Effects of Selected Bioactive Food Compounds on Human White Adipocyte Function

Christel Björk; Uta Wilhelm; Susanne Mandrup; Bjørk Ditlev Larsen; Alessandra Bordoni; Per Hedén; Mikael Rydén; Peter Arner; Jurga Laurencikiene


Nutr Metab. 2016;13(4) 

In This Article


It is well established that white adipose tissue (WAT) metabolism and inflammatory status affect whole body homeostasis.[1] The major role of WAT is to store and release energy. Storing energy in the form of triacylglycerol (TAG) in adipocytes through lipogenesis has been shown to regulate systemic insulin sensitivity.[2,3] Hydrolysis of TAGs into non-esterified fatty acids and glycerol is a tightly controlled enzymatic process denoted lipolysis. Basal (spontaneous) lipolytic activity is increased in obesity and may attenuate insulin sensitivity through increased delivery of FAs to skeletal muscle (reviewed in[4]). Another important aspect of WAT function is the secretion of a class of proteins called adipokines, several with pro- or anti-inflammatory properties (see[1] for review). An elevated release of monocyte chemoattractant protein-1 (MCP-1/CCL2) produced by adipocytes[5,6] recruits macrophages, which in turn promote a chronic low grade inflammation in WAT.[7] Release of other pro-inflammatory adipokines, such as interleukin-6 (IL-6), tumour necrosis factor-alpha (TNFα) and chemerin may also contribute to metabolic disorders such as insulin resistance, dyslipidemia, hypertension and cardiovascular disease,[8–10] which are associated with the development of the metabolic syndrome.[11] The anti-inflammatory adipokine adiponectin has on the other hand been shown to correlate negatively with BMI (Body mass index, defined as body weight in kilograms divided by height in meters squared) and positively with insulin sensitivity[12,13] and its high levels are associated with a lower risk for developing type 2 diabetes.[14]

Diet composition can affect the metabolic and endocrine function of WAT as well as overall energy balance.[15] Certain diets that provide high amounts of bioactive components may have beneficial clinical effects partly due to their anti-inflammatory effects on adipose tissue (see[15,16] for reviews). A number of natural bioactive compounds that can be added to the food or their metabolic derivatives have been tested for their action on fat cells. The omega-3 long-chain polyunsaturated fatty acid docosahexaenoic acid (DHA) can be synthesized from the essential alpha-linoleic acid. However, minor (clinically insufficient) amounts are synthesized endogenously and significant levels can only be provided exogenously through intake of fish and fish oil. A previous study using human adipocytes and WAT suggested an anti-inflammatory effect of DHA via decreased levels of IL-6 and MCP-1.[17] In vitro studies regarding the regulation of DHA on adiponectin production have been performed both in mouse and human adipocytes, however the results are conflicting.[18–20] Anthocyanins (AC) are naturally occurring polyphenol compounds present in blue or purple berries, fruit and vegetables.[21] Cyanidin-3-glucoside (C3G) is the most studied anthocyanin that together with its main metabolite protocatechuic acid (PCA) has been shown to be protective against insulin resistance in both human adipocytes in vitro[22,23] and an in vivo diabetic mouse model[24,25] as well as having anti-inflammatory properties.[22,24–26] Beta-glucan (BG) is a soluble dietary fiber present in oats and barley. However, BG is not absorbed in vivo, but its metabolism by the gut microbiota results in increased production an uptake of short-chain fatty acids (SCFA), such as propionic acid (PI), which has been shown to regulate adipokine production and enhance lipogenesis and glucose uptake in isolated human WAT.[27,28]

Most studies investigating effects of these compounds have been conducted in murine adipose cell lines or in vivo mouse or rat models,[29–32] which display a number of species-specific differences concerning adipose tissue function.[33–35] Furthermore, in previous studies the compounds have been tested individually and the experimental conditions as well as fat cell model systems have varied markedly. In addition, in most cases a single metabolic or inflammatory aspect of adipocyte function has been investigated.

TASKS AND EXERCISES:
a – According to the adipocyte text, in which foods is beta-glucan present?
b – Write the next part of the adipocyte text, picking up after its final sentence.
The listing has nothing to do with the adipocyte text.

SUPPLIED DATA:
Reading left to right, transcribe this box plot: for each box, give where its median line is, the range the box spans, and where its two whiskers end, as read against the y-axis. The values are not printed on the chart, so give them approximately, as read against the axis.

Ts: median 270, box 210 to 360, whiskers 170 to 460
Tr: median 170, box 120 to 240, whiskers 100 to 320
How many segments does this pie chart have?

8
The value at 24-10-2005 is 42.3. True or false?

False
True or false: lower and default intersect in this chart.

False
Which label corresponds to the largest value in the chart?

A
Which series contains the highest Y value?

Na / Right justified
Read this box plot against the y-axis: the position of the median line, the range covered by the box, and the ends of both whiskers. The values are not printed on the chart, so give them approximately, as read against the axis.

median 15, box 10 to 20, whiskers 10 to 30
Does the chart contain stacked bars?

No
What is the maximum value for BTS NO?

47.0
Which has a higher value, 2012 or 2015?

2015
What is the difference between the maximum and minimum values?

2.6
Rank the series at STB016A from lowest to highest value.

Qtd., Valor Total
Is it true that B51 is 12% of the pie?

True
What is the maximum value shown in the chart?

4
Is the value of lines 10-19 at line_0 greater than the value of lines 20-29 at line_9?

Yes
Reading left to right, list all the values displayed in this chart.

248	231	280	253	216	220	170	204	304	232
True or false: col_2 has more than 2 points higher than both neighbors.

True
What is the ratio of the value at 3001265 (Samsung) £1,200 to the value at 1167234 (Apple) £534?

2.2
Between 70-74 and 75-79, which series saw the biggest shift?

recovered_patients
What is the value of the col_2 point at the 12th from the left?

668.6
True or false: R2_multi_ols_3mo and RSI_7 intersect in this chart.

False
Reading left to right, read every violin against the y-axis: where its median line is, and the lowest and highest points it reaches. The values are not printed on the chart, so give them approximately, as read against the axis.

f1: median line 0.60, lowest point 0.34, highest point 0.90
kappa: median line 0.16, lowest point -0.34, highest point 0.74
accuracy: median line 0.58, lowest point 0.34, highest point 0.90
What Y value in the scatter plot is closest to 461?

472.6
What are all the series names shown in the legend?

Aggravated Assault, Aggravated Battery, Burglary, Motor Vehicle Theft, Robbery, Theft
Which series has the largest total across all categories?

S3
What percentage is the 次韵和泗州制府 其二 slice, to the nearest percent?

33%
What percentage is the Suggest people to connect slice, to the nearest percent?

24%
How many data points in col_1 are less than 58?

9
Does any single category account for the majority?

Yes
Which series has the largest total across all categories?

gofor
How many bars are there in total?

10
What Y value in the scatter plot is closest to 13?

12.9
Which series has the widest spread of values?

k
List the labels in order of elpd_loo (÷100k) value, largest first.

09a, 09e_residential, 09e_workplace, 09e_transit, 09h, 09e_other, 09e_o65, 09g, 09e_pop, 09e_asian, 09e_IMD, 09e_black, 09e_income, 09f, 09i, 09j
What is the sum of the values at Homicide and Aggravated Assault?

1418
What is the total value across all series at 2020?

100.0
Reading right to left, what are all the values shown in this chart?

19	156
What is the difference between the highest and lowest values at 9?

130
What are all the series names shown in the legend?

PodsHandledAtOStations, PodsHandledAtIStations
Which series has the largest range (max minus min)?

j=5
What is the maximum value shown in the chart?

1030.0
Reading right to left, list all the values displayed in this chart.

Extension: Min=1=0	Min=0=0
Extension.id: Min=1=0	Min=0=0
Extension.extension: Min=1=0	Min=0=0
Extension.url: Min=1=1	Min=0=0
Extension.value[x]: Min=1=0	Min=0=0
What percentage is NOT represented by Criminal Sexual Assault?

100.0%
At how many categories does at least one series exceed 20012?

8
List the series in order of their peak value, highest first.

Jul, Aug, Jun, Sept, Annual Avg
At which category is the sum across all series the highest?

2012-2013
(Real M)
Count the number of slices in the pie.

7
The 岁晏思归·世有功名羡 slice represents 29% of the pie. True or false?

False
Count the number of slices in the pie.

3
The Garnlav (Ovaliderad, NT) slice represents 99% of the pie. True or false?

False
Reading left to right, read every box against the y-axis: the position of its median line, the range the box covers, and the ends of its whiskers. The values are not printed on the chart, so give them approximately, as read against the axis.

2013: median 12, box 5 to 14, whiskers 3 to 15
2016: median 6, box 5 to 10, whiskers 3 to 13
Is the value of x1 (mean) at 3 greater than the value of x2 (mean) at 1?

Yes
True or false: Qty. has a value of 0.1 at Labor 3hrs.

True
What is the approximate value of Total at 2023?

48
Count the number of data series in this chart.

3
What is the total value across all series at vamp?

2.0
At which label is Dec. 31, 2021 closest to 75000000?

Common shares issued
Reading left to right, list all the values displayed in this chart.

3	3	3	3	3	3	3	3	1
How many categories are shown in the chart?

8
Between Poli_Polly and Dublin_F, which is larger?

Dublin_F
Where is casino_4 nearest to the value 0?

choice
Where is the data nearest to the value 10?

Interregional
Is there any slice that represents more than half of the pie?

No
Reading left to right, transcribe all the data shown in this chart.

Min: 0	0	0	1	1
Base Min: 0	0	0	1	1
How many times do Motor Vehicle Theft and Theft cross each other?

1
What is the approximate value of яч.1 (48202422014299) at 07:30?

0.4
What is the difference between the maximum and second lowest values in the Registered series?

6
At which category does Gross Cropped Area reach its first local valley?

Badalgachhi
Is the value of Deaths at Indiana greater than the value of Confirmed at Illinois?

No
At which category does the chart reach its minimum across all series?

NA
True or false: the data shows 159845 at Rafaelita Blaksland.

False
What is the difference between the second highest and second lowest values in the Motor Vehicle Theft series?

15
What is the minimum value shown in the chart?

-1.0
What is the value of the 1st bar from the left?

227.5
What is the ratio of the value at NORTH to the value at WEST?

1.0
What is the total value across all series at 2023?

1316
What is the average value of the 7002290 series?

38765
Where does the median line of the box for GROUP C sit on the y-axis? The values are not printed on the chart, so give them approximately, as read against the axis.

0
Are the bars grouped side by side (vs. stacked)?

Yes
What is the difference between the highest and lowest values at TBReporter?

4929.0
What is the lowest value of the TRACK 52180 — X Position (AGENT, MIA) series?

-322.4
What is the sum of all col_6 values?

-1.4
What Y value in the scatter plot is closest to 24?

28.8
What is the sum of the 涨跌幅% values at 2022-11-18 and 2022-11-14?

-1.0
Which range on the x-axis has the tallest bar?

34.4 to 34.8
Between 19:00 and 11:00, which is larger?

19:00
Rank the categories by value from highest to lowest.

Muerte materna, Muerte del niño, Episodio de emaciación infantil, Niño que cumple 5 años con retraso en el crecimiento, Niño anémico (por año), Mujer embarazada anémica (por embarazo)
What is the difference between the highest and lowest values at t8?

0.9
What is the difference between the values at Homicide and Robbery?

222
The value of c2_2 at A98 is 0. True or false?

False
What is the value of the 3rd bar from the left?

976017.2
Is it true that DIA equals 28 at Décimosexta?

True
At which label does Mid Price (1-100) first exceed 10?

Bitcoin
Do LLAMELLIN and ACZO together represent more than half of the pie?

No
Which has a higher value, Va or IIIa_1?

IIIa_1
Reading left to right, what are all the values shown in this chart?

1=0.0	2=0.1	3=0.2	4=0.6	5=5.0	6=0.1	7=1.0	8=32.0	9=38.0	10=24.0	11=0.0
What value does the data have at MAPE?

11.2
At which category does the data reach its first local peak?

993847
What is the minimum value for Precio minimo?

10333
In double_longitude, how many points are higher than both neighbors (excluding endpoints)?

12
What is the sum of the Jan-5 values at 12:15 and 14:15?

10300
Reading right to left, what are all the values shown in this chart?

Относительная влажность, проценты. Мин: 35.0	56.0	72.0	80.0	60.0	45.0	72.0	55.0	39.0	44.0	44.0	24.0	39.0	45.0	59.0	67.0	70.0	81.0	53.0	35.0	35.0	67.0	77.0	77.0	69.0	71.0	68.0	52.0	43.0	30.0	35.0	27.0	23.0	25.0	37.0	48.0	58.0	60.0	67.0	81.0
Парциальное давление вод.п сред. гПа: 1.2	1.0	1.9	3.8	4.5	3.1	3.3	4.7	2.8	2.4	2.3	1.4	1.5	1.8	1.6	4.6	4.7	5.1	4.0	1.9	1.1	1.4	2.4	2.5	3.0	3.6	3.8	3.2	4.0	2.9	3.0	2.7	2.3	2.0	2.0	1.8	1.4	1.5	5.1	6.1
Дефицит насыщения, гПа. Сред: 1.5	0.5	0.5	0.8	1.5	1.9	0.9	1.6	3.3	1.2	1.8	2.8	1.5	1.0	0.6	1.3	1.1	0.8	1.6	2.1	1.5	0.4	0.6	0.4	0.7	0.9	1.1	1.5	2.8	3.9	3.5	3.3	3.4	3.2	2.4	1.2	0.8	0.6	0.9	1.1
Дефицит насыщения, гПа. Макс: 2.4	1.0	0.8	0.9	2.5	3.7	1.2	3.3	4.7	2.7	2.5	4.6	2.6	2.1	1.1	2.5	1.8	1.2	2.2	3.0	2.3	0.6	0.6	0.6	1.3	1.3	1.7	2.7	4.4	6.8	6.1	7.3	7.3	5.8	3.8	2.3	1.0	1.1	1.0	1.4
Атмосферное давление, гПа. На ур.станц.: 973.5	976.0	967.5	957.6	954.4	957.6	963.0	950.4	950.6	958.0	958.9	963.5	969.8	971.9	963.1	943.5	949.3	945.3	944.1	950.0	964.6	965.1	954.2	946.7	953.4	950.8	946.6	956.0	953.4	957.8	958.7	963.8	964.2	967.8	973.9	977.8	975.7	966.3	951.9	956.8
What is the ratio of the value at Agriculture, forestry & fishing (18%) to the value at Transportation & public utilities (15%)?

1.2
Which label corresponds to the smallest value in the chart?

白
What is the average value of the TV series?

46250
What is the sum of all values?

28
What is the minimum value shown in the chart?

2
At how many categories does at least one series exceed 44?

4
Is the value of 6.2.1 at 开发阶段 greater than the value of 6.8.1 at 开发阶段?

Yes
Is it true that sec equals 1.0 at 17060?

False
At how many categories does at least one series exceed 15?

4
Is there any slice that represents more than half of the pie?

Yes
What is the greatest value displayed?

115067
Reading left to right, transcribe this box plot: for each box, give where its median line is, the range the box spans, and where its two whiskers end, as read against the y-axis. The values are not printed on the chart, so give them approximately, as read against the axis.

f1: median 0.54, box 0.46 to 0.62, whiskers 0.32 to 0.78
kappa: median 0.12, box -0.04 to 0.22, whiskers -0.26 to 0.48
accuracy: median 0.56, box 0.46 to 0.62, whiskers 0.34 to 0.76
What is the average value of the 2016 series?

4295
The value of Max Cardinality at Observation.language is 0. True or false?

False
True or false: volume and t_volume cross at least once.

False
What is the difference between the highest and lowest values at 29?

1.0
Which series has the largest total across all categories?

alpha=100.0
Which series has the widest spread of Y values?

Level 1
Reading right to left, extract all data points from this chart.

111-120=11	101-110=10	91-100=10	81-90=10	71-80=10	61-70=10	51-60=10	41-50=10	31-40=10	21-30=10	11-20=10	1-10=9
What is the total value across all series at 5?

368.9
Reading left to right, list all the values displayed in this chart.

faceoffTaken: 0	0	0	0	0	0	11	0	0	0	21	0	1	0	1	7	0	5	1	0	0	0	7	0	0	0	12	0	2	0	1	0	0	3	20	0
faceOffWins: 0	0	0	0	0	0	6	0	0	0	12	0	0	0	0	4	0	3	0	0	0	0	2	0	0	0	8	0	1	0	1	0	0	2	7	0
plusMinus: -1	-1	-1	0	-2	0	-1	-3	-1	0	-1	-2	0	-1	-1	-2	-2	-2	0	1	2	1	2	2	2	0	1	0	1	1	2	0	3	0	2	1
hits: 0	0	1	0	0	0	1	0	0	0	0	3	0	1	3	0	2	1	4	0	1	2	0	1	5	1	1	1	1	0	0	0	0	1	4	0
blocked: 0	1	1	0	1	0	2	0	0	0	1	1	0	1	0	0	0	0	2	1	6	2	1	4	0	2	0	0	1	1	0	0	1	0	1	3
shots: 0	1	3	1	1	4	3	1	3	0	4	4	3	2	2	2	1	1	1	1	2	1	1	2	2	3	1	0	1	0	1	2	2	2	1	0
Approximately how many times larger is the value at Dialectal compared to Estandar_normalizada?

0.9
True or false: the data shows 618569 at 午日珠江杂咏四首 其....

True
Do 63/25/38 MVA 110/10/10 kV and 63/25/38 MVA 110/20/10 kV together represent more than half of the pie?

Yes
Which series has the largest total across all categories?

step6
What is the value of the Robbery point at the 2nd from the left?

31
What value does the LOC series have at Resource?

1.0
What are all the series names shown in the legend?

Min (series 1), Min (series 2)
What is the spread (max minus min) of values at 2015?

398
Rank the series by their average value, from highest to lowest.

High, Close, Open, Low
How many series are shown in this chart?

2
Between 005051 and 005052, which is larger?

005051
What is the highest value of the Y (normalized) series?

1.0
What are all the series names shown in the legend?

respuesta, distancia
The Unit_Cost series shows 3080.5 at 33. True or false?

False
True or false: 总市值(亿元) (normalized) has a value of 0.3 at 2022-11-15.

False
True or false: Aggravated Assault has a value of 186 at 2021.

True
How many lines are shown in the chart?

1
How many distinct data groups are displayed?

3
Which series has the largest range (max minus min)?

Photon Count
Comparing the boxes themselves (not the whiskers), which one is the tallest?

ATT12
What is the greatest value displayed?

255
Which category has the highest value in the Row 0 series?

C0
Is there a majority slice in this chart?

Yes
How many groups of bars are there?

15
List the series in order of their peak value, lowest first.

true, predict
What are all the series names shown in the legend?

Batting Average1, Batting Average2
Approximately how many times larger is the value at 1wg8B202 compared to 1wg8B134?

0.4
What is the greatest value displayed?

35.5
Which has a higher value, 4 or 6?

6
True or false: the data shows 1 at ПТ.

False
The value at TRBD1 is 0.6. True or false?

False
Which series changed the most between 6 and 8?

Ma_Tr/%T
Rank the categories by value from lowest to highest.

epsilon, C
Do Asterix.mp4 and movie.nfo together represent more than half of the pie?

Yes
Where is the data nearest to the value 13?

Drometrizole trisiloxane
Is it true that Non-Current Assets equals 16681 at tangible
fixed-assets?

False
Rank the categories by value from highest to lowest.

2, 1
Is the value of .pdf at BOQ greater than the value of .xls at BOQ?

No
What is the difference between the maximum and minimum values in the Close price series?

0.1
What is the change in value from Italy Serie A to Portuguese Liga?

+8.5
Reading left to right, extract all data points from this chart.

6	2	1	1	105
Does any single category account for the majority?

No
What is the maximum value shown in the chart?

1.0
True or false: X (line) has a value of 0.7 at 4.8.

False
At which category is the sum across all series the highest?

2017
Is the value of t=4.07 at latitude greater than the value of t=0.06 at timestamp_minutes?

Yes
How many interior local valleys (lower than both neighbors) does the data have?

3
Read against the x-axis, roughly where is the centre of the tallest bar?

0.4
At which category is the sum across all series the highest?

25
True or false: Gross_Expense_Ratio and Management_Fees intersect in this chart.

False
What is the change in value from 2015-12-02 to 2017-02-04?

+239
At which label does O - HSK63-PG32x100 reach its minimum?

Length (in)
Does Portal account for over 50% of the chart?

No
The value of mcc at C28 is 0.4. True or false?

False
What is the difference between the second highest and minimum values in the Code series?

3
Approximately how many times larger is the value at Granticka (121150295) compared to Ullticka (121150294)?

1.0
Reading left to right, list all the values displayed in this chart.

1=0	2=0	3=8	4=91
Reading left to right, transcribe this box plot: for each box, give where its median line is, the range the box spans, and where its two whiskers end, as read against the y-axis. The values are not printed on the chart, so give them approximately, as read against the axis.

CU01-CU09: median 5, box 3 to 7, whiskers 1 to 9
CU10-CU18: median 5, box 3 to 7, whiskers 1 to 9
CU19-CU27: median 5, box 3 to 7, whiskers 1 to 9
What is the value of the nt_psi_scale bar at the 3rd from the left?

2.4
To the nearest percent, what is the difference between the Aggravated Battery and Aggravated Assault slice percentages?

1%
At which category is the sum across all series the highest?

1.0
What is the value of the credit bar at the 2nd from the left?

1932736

RESULTS FOR EACH TASK:
a – Beta-glucan is present in oats and barley.

b –
As a part of the pan-European study PATHWAY-27 (http://www.pathway27.eu/) with the overall aim to contribute to better understanding of the mechanisms of bioactive nutrients on metabolism in different food-environments and help to develop health-promoting food for the growing demand of the health-conscious consumer, we have investigated the role of selected bioactives or their main metabolites on adipocyte phenotypes linked to obesity and the metabolic syndrome.